While the network's broadcast plans are set, programming chief Trevor Pilling said he frets about unforeseen threats and is putting "a great deal of faith" in local organizers.

"We're in the business of planning and preparing and planning for the unknown and in terms of things that concern me — coverage, competition, those don't concern me. It's what may happen outside of the Olympic fence," said Pilling.

"If there's anyone who tries to disrupt the Games, (we're) wanting to make sure that our people are safe, make sure that we're in a position to cover those stories properly. But really, because I feel very confident in our plan and all the work that our people have done, we're in a really good position to cover these Games."

The comments came as the public broadcaster announced its broadcast team at a staged event at CBC headquarters in front of hundreds of staff, reporters and members of the public.

Daily coverage will begin with Diana Swain of "The National" and "Hockey Night in Canada"'s David Amber from 6 a.m. to 10 a.m ET. Veteran sports anchor Scott Russell takes over from 10 a.m. to 3 p.m.

"Hockey Night in Canada" host Ron MacLean leads primetime coverage from 7 p.m. to 11 p.m. across Canada outside of Alberta (6 p.m. to 10 p.m.) and British Columbia (5 p.m. to 9 p.m.) while Andi Petrillo from "Hockey Night in Canada" teams with CBC News Montreal's Andrew Chang to host the overnight show from midnight to 6 a.m. ET (9 p.m. to 3 a.m. PT).

Play-by-play analysis will come from several former Olympians, including two-time Olympic medallist Jennifer Heil, who will offer her insights on freestyle mogul events, figure skater Kurt Browning as a figure skating commentator and 1992 Olympic downhill champion Kerrin Lee-Gartner as an alpine events expert.
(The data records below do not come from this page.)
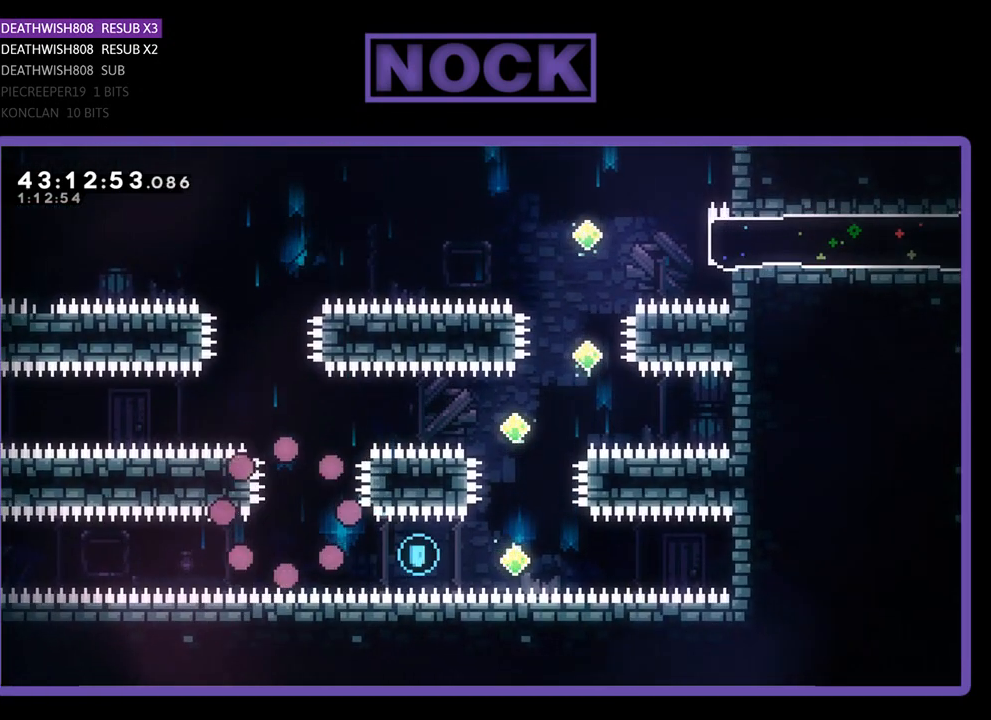
{"buttons": [], "left_stick": "center", "events": []}
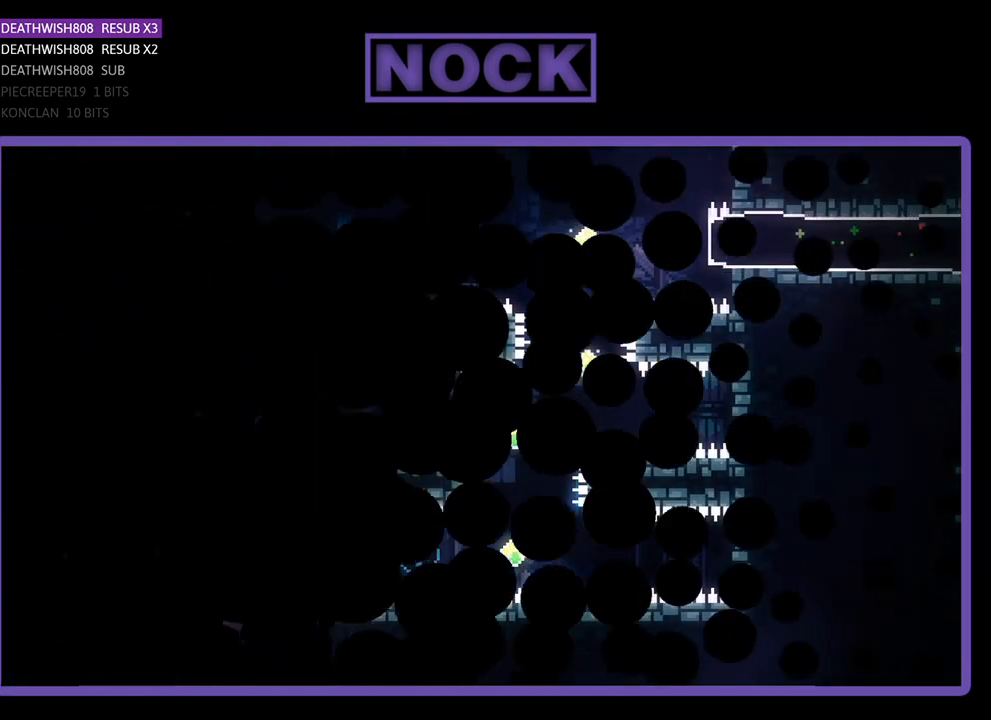
{"buttons": [], "left_stick": "center", "events": []}
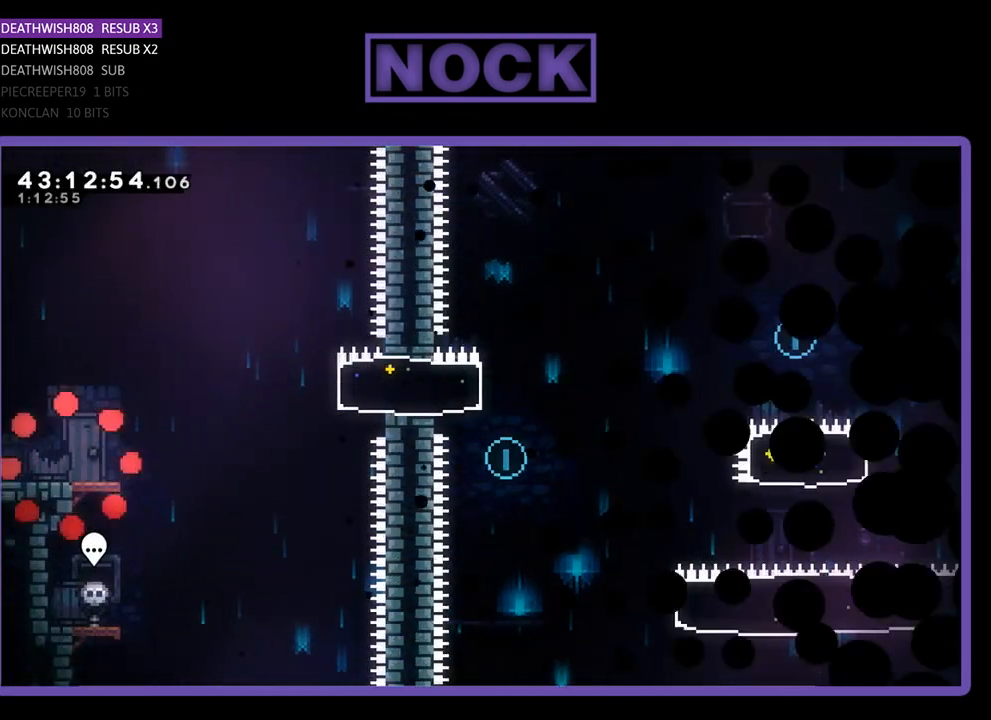
{"buttons": ["DPAD_RIGHT"], "left_stick": "center", "events": [[367, "DPAD_RIGHT", "down"]]}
Other CBC personalities heading to Sochi include Peter Mansbridge with his flagship evening newscast "The National," Jian Ghomeshi with his CBC Radio show "Q" and "Hockey Night in Canada" commentator Don Cherry who will bring his "Coach's Corner" segment to men's ice hockey.

Mansbridge and MacLean will co-host the opening ceremony on Feb. 7 from Fisht Olympic Stadium in Sochi.
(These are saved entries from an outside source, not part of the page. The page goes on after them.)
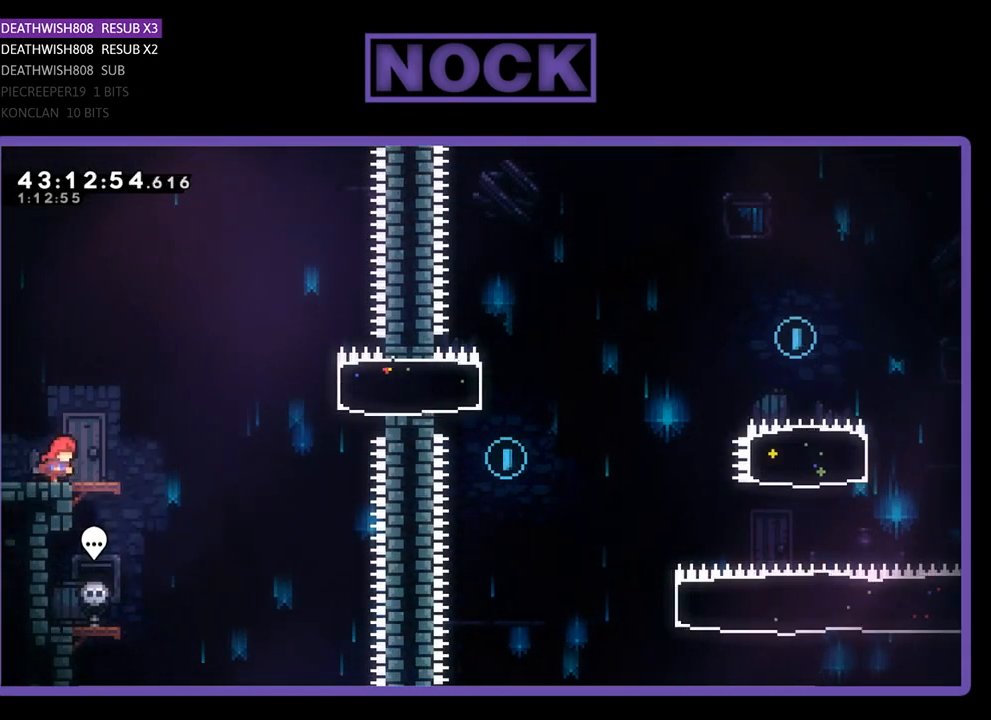
{"buttons": ["CROSS", "R2", "DPAD_RIGHT"], "left_stick": "center", "events": [[67, "R2", "down"], [267, "CROSS", "down"]]}
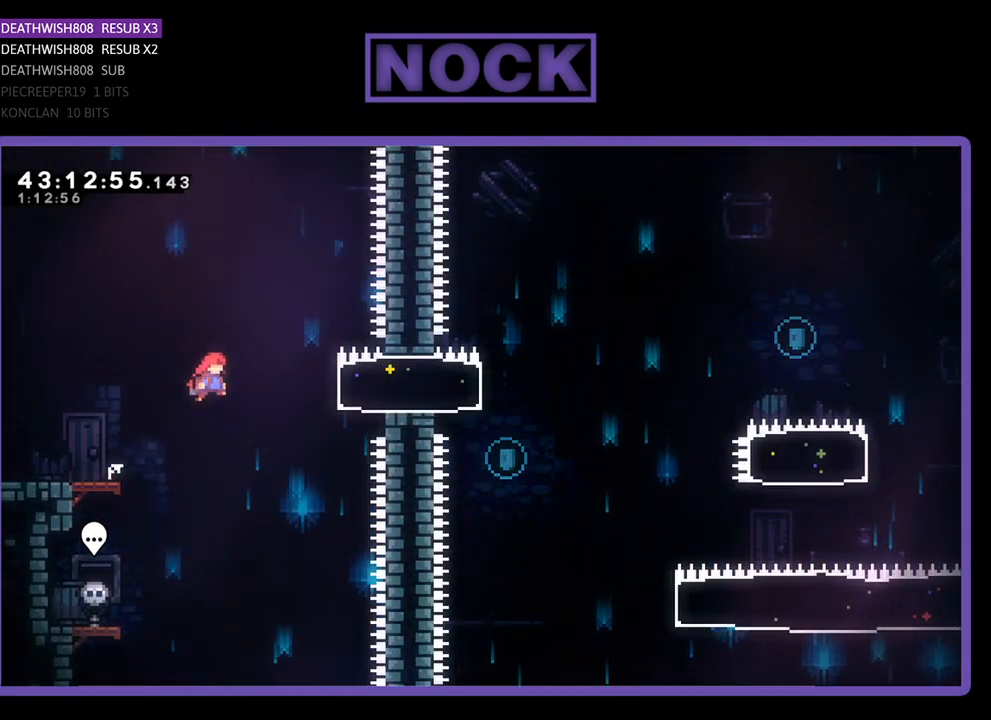
{"buttons": ["R2", "DPAD_RIGHT"], "left_stick": "center", "events": [[67, "CROSS", "up"], [167, "CIRCLE", "down"], [400, "CIRCLE", "up"]]}
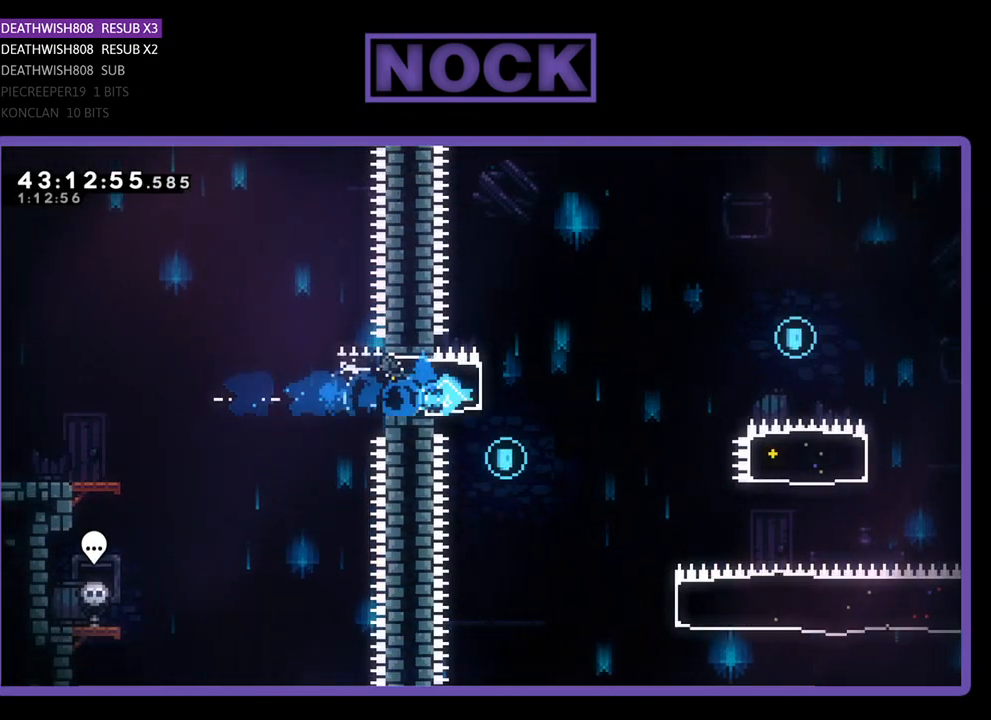
{"buttons": ["CROSS", "R2", "DPAD_RIGHT"], "left_stick": "center", "events": [[200, "CROSS", "down"]]}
Broadcast partners TSN, TSN2, TSN Radio, Sportsnet and Sportsnet One round out the coverage. Programming details will be made available closer to the start of the Sochi Games, which will introduce 12 new events.

The newly redesigned website cbc.ca/olympics officially launched Wednesday, offering news, notes, results and analysis from pre-Olympic competitions around the world.

CBC said that during the Games, the site will offer live streaming, adding to comprehensive coverage that includes radio, tablets and mobile devices.

While in Russia, Pilling said CBC is putting "a great deal of faith" in the local organizing committee to protect visiting broadcasters.

"Beyond that really it's just: What can we do that's proper smart planning? If cellphones were to go out what are the steps you would take to get everyone connected and co-ordinated and rallied?" he said.

"And those are the same types of steps quite frankly we put into place around Beijing and Torino, it's just amped up perhaps a little bit (more) than in the past."

The Sochi 2014 Olympic Winter Games kick off Feb. 7, 2014.